McCann, who hails from Liverpool, knew she’d be one of the favorites of the London crowd and her anticipation for the fight only grew as she made the walk to the octagon and spied famous faces like former heavyweight boxing champion Anthony Joshua and promoter Eddie Hearn in the crowd.

The moment was not too big for McCann as it turned out and she put on one of her most complete performances against Carolina, mixing in takedowns and showing a deep gas tank throughout.

It wasn’t until she scored her unbelievable knockout that McCann momentarily lost herself.
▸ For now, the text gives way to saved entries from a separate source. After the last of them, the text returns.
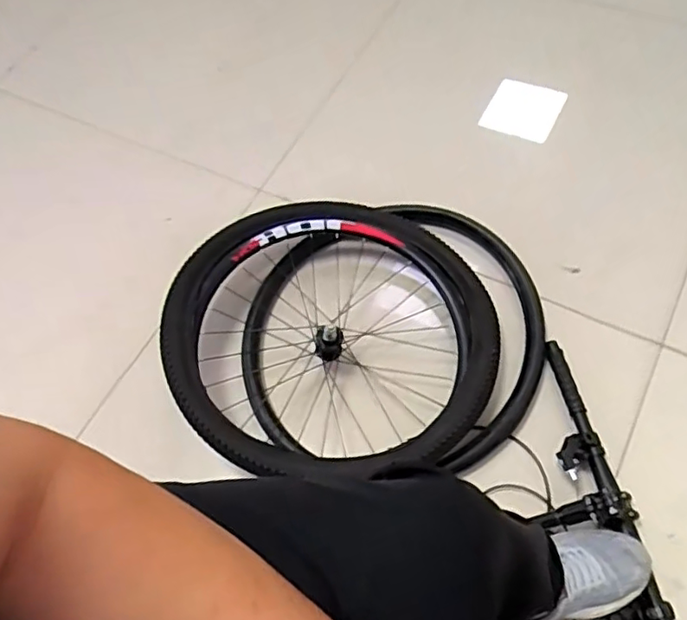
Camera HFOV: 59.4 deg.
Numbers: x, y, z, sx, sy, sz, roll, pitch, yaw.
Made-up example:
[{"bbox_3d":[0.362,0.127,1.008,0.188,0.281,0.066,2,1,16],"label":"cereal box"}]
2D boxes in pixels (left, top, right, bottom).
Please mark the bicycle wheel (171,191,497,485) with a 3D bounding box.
[{"bbox_3d":[-0.012,0.018,0.991,0.534,0.095,0.528,0,61,0],"label":"bicycle wheel"}]

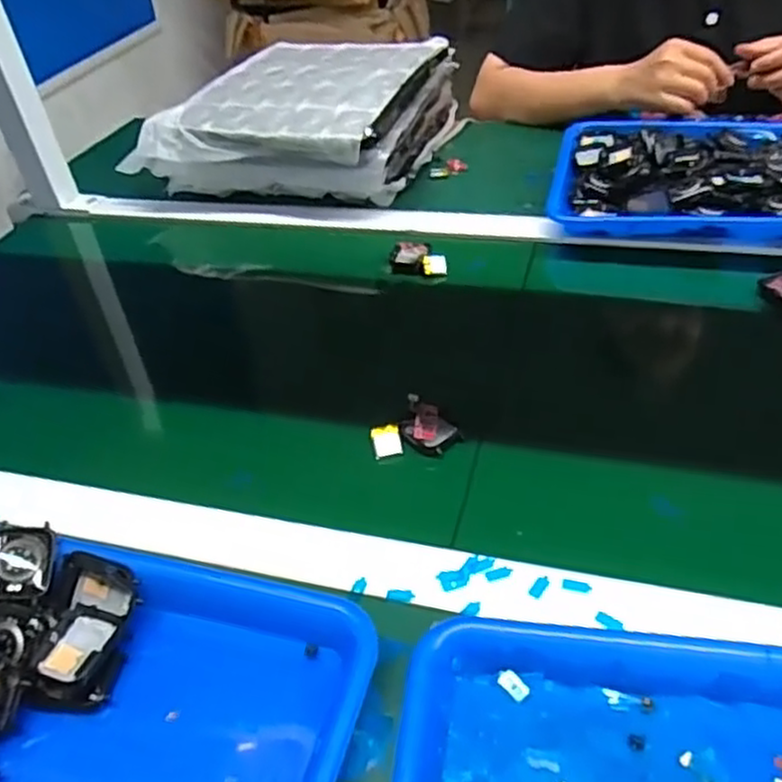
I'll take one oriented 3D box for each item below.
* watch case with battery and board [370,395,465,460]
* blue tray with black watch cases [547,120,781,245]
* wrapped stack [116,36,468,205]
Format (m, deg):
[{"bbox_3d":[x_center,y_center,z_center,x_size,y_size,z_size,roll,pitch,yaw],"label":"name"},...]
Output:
[{"bbox_3d":[0.016,0.033,0.513,0.053,0.018,0.047,-34,49,-28],"label":"watch case with battery and board"},{"bbox_3d":[0.337,-0.229,0.732,0.325,0.039,0.236,7,43,14],"label":"blue tray with black watch cases"},{"bbox_3d":[-0.107,-0.343,0.890,0.318,0.098,0.306,10,44,18],"label":"wrapped stack"}]

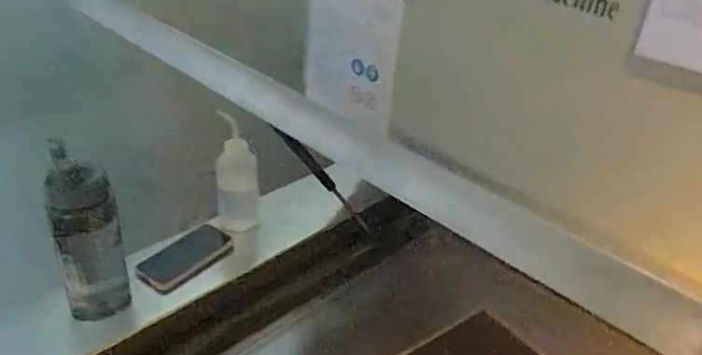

“Did you see my face?,” McCann said. “I went ‘whooooooaaaaah.’ It’s something that when you chase a submission or you chase a finish, they don’t come. When you’re loose and you’re sharp, they come. And when I’m not tense. I’ve only knocked one person down I think in the UFC and that was Ariane Lipski, but when I done that it was like a sharp backhand and I didn’t load up. That elbow, I just looked to the side and I just gave a glance up and I thought, ‘Is it on? Is it on,’ just keep going, look, go, boom. There was no pause or tense it was just go.

“I didn’t put power into it, it was just 100 percent commit to it and I’m never, ever gonna stop thinking about that moment where the referee had to push me out of the way. I wasn’t gonna go back in because I could see she was out but you pray for them moments. Like, a Mark Hunt step-over. You pray for them and what really blew me away was when [UFC President Dana White] said, ‘I don’t think you’ll ever see a better knockout from a female ever again.’ That doesn’t happen. Those kinds of finishes don’t happen. But I think I just that much out of her gas tank with the body shots, the non-stop pressure, the pressure of the occasion, I think she will be mentally trained before getting in there because listen, every single person was screaming for me when I got in there. It must have been really intimidating.”

According to the UFC, it was the first-ever spinning elbow knockout by a female fighter. That added to what was already a historical night for McCann as she was the first Englishwoman to compete on a UFC main card in London.

All those factors added up to a classic clip that is sure to be replayed countless times in the future. At the very least, McCann is optimistic that she is a front-runner to win the 2022 Knockout of the Year.

“It’s about damn time,” McCann said. “I’ve been committed to the game. I feel as if MMA, that fight, that night gave me back everything that I’ve put into it and in one second it possibly changed my life forever.”